### [Job]
Write out every line of the records below verbatim, leaving out the pictures.

┌─ Information

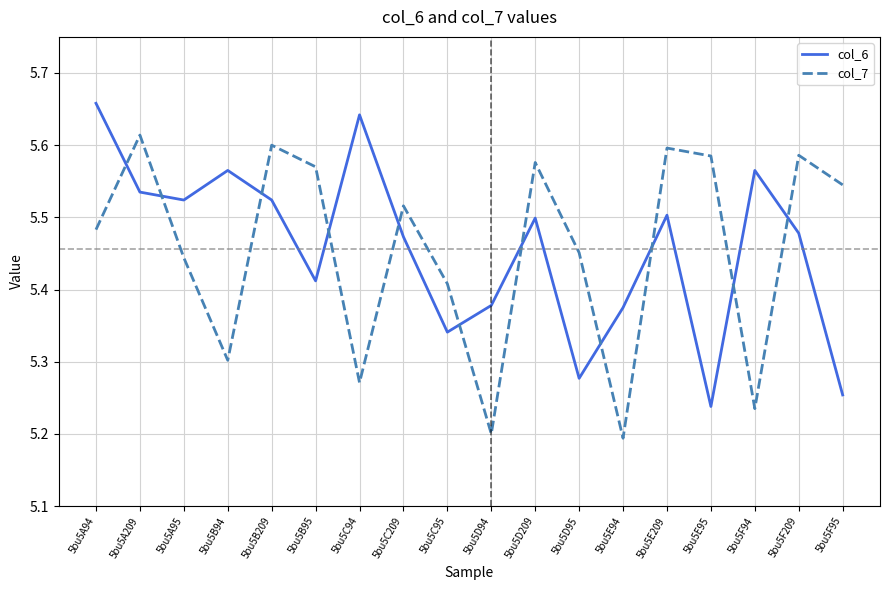

Which series changed the most between 5bu5D209 and 5bu5F209?

col_6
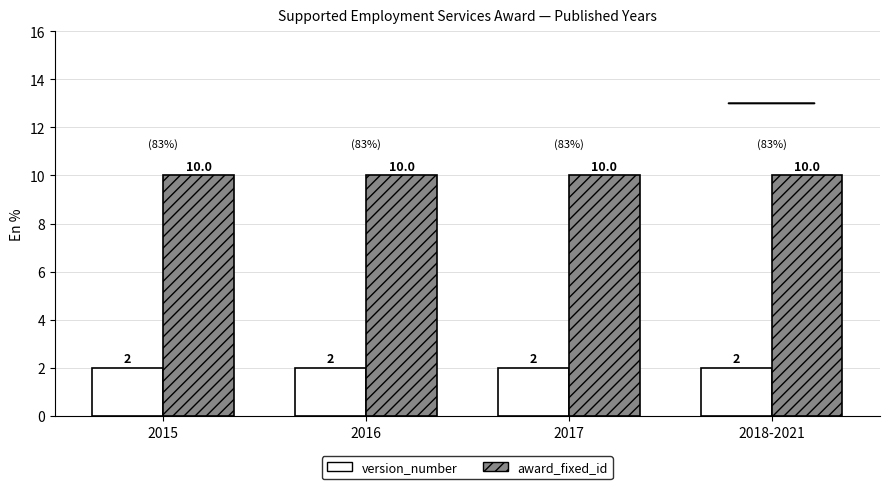

Is it true that version_number equals 2 at 2017?

True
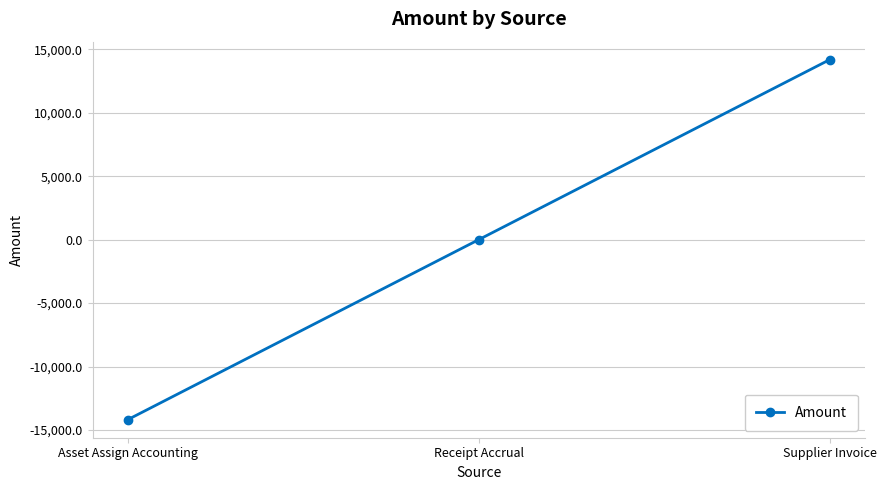

The chart shows a value of 13396.8 at Receipt Accrual. True or false?

False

└─

### [Written answer]
Which series changed the most between 5bu5D209 and 5bu5F209?

col_6

Is it true that version_number equals 2 at 2017?

True

The chart shows a value of 13396.8 at Receipt Accrual. True or false?

False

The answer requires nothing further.